Correspondance 1812-1876, 1/1832/XCI


XCI

À M. FRANÇOIS ROLLINAT, À CHÂTEAUROUX


Nohant, 20 août 1832.


Mon vieux,

J’ai travaillé comme un cheval, et je me sens si aise d’être débarrassée de ma journée, que, loin de faire du spleen, je me plonge avec délices dans cette béate stupidité qu’il m’est enfin permis de goûter. Ne t’attends donc pas à me voir répondre à toutes les choses bonnes et excellentes que tu me dis. J’attendrai pour cela un jour où j’aurai de l’âme, un jour où je serai Otello. Pour aujourd’hui, je suis chien. Je dis que la vie n’est bonne qu’à gaspiller. J’ai mis tout ce que j’avais de cœur et d’énergie sur des feuilles de papier Weynen. Mon âme est sous presse, mes facultés sont dans la main du prote. Infâme métier ! Les jours où je le fais, il ne me reste plus rien le soir. Ce sont autant de jours où il ne m’est pas permis de vivre pour mon compte. Après tout, c’est peut-être un bonheur ; car, livrée à moi-même, je vivrais trop !

Dans deux jours, j’aurai fini Valentine, ou je serai morte. Veux-tu que j’aille te voir la semaine prochaine ? Fixe le jour. Si tu veux, nous irons à Valençay. Cela t’arrange-t-il ? J’ai tout le mois pour courir, mais le froid viendra. Si tu m’en crois, tenons-nous prêts aux premiers jours de soleil qui reviendront, s’il en revient. J’avertirai Gustave[1]. Réponds-moi donc et décide le jour ; c’est à toi, qui n’es pas libre quand tu veux, de régler l’ordre et la marche. Mais il faut nous prévenir d’avance, afin de préparer nos pataches, nos pistolets de voyage, nos pelisses fourrées, nos astrolabes, enfin tout l’appareil du voyageur.

Je suis charmée qu’on m’accueille chez toi avec bienveillance. J’ai fort envie de voir tous ces enfants ; Juliette[2] surtout me plaît. Préviens ta mère et tes grandes sœurs que j’ai excessivement mauvais ton, que je ne sais pas me contenir plus d’une heure ; qu’ensuite, semblable au baron de Corbigny, « je ne puis m’empêche de jurer et de m’enivrer ». Que veux-tu ! chacun a ses petites faiblesses, disait je ne sais plus quel particulier, en faisant bouillir la tête de son père dans une marmite, pour la manger. Enfin garde-toi de me faire passer pour quelque chose de présentable. S’il fallait soutenir ensuite la dignité de mon rôle, je souffrirais trop.
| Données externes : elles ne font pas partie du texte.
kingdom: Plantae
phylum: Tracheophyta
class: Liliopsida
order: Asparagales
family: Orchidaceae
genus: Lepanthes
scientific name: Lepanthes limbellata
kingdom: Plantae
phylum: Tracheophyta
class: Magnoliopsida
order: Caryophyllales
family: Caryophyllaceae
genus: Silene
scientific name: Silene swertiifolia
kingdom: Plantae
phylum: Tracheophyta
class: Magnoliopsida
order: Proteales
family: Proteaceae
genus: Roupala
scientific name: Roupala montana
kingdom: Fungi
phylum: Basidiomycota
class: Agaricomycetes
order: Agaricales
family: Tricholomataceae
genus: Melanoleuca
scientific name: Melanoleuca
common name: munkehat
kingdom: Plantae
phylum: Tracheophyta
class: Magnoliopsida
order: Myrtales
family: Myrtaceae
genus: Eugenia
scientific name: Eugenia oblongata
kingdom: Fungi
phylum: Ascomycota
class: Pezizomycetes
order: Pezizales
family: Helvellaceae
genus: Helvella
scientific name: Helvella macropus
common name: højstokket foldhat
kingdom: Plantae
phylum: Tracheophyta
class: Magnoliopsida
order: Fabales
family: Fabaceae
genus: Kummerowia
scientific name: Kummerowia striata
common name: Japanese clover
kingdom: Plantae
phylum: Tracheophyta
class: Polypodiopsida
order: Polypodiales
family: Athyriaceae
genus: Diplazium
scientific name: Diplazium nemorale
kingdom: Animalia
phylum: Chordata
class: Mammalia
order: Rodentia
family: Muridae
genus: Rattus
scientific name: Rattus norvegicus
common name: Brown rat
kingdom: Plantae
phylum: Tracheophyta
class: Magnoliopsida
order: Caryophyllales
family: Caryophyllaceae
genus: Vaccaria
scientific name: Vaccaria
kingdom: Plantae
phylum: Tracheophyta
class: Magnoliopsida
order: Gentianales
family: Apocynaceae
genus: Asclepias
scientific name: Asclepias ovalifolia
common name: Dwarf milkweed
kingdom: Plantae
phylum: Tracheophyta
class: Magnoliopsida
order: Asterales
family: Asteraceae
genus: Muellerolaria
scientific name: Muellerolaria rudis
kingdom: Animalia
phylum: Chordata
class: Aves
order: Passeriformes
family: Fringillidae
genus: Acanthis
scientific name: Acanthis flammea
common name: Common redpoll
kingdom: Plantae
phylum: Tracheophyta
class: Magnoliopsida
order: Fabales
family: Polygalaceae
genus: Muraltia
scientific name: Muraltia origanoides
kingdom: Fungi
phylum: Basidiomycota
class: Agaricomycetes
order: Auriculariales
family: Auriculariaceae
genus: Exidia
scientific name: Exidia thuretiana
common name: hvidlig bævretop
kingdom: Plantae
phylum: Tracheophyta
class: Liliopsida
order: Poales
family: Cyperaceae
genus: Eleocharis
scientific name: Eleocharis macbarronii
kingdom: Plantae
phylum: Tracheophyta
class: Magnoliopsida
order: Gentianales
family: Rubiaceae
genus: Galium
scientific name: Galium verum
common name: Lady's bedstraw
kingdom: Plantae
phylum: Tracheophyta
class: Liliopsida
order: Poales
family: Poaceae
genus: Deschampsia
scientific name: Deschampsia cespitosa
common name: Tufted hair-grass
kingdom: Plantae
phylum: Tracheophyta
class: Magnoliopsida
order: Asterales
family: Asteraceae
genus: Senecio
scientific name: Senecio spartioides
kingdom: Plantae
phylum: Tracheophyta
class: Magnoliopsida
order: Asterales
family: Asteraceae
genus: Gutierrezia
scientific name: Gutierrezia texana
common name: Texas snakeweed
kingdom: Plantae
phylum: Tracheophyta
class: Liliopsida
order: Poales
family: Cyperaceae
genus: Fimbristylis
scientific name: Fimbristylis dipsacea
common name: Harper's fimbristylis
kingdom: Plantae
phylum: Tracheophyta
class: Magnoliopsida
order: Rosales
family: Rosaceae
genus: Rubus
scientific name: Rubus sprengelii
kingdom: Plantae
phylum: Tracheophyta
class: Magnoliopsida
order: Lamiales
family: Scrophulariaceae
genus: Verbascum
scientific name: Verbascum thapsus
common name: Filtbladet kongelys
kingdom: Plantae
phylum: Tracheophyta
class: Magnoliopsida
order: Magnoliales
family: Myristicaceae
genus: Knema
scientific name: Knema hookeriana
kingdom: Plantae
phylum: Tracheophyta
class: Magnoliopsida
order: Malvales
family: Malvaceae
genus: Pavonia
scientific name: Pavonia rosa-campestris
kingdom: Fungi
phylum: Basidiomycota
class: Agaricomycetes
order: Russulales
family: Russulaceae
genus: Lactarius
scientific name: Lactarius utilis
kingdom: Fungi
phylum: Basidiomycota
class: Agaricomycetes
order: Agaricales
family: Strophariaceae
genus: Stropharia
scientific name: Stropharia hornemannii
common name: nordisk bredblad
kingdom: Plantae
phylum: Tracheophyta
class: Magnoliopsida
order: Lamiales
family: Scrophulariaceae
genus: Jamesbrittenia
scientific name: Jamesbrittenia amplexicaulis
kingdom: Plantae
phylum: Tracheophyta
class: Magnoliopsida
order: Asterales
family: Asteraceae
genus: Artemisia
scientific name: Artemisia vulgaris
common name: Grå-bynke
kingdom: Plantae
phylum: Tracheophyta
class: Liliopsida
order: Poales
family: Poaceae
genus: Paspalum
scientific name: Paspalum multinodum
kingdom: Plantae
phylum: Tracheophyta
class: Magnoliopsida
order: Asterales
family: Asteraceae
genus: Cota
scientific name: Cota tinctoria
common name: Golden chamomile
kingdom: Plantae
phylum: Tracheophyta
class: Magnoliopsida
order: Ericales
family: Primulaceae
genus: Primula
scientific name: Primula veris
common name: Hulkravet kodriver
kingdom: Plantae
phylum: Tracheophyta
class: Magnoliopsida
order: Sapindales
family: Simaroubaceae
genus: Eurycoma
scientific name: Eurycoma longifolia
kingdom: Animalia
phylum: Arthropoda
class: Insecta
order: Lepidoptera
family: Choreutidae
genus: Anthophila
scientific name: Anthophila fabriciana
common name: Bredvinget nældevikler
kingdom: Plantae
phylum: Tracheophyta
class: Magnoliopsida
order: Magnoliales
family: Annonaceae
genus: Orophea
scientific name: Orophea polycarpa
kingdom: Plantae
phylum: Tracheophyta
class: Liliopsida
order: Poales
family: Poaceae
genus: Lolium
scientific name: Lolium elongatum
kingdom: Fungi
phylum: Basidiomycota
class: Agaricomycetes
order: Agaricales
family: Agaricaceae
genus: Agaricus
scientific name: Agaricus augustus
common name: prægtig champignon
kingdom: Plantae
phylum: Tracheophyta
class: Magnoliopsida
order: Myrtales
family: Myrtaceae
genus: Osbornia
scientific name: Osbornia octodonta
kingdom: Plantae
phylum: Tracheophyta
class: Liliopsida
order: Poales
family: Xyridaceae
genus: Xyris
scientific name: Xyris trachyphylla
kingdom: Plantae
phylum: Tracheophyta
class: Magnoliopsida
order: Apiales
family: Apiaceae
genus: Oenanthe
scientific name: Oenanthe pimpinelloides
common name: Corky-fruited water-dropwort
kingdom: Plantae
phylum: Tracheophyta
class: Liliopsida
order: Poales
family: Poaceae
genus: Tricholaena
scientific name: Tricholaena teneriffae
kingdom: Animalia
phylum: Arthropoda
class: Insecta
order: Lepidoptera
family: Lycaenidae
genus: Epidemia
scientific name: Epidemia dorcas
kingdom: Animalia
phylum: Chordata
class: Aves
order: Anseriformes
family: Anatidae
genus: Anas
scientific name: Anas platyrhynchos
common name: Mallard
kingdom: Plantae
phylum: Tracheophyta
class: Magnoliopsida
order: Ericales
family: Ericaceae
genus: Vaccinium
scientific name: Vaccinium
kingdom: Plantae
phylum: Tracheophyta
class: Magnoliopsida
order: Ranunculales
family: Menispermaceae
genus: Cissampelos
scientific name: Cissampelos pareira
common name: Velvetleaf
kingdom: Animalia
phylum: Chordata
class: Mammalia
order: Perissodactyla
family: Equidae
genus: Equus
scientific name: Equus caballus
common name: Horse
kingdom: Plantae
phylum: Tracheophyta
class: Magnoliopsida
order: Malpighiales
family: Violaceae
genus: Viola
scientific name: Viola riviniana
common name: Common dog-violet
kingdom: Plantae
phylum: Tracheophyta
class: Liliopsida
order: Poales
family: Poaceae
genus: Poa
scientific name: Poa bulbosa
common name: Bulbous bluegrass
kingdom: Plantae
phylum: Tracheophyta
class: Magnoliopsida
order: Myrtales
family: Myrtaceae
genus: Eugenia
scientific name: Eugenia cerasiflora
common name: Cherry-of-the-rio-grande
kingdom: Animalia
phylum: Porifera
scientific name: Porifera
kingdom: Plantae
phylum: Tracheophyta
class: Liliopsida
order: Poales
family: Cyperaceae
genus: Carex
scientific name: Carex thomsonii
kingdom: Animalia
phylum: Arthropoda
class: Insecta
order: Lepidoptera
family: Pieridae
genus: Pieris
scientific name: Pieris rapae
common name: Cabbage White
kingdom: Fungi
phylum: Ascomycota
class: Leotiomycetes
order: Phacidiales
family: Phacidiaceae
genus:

Fais-moi le plaisir de m’envoyer une boîte de pains à cacheter les plus petits possibles. Je t’ai fait de grands et magnifiques présents, tu peux bien me faire celui-là : autrement, je serai forcée de t’envoyer mes lettres ouvertes. On ignore à la Châtre l’usage des pains à cacheter. On se sert de poix de Bourgogne. On y fabrique aussi des fromages estimés, les habitants sont fort affables. (Voyez le voyage de l’Astrolabe.)

Adieu, cher frère de mon cœur. Je t’écrirai quand je pourrai. Toi, si tu as le temps, écris-moi. Tu sais si je t’aime, petit homme et grande âme !

GEORGE.
  1. Gustave Papet.
  2. Juliette Rollinat, sœur de François Rollinat.